A trajetória e o legado no Corinthians
Neto chegou ao Corinthians em 1989 e teve papel decisivo nas conquistas mais importantes do clube no início da década de 1990. Ele foi peça-chave na conquista do Campeonato Brasileiro de 1990 e marcou o gol do título da Supercopa do Brasil de 1991, diante do Flamengo. Após uma primeira passagem encerrada em 1993, ele retornou ao clube em 1996, integrando também o elenco campeão paulista de 1997.
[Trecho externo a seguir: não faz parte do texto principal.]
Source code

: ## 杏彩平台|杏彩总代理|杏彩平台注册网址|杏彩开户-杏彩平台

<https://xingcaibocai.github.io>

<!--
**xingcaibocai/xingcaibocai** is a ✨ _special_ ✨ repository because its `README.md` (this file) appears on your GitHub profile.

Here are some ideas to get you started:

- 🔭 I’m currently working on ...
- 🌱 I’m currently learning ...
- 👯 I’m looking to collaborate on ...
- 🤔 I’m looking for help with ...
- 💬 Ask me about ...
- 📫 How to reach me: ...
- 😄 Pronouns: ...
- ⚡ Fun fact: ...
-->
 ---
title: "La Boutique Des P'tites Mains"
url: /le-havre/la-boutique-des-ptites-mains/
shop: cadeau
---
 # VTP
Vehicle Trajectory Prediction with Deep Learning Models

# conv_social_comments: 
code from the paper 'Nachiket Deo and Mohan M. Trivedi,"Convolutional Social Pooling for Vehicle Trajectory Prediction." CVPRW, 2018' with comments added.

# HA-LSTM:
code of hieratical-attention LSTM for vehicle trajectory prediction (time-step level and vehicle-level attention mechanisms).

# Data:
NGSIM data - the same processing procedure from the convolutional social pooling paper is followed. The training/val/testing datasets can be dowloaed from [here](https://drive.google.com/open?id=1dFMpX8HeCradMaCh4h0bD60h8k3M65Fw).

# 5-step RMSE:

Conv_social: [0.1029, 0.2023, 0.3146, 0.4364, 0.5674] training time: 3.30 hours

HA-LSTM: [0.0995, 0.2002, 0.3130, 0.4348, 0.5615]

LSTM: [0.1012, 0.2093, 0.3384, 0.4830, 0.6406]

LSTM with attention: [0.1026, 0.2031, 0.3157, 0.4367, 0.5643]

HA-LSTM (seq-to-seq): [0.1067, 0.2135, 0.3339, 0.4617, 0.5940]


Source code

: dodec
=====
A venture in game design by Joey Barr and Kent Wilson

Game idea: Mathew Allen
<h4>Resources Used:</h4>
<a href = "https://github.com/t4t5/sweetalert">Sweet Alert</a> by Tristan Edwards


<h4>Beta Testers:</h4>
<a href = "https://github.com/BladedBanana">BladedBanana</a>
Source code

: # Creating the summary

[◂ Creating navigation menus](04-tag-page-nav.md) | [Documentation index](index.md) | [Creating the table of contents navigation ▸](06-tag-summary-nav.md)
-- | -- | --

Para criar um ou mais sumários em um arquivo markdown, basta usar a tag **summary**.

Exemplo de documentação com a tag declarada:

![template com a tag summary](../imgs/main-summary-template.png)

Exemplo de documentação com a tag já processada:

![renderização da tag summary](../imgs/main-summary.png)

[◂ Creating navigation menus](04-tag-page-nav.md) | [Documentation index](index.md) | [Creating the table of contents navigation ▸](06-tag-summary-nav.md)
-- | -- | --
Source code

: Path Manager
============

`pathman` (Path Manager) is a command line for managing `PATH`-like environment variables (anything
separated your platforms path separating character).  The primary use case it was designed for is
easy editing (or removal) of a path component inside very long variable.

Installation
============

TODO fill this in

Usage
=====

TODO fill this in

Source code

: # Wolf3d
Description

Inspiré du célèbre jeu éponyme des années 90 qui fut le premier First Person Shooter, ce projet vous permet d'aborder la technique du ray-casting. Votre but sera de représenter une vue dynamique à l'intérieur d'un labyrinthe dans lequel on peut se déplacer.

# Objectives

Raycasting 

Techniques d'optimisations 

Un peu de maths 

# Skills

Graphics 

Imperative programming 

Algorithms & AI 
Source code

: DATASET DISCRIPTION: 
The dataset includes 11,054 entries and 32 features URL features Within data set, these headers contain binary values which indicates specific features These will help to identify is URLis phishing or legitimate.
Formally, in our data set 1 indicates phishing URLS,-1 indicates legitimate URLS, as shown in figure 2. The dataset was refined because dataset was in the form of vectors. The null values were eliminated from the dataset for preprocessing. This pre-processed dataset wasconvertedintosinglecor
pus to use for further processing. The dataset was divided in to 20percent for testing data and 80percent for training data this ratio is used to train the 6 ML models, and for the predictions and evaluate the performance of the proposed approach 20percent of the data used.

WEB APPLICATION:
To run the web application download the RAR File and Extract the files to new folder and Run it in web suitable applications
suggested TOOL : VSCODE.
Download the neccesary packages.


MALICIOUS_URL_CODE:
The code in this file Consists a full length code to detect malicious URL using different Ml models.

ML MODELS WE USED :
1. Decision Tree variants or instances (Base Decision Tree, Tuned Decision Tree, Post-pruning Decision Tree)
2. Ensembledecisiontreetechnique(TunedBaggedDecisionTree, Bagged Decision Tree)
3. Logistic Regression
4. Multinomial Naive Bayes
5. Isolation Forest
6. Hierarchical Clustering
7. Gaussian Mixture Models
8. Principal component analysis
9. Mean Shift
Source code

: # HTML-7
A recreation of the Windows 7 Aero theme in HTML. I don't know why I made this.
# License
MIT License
No total, foram 228 partidas oficiais divididas em sete temporadas, consolidando sua marca de 86 gols. O retrospecto e a importância tática nos títulos nacionais da época são os pilares que sustentam a existência do busto no clube.
Próximos passos
Até o momento, a diretoria do Corinthians não emitiu qualquer posicionamento oficial sobre o pedido protocolado por parte da torcida. A honraria, que faz parte do patrimônio histórico do clube, permanece intacta na sede social. Não há indicativos de que a administração do clube pretenda avaliar a remoção de bustos de atletas que já cumpriram os critérios estatutários e esportivos para a homenagem.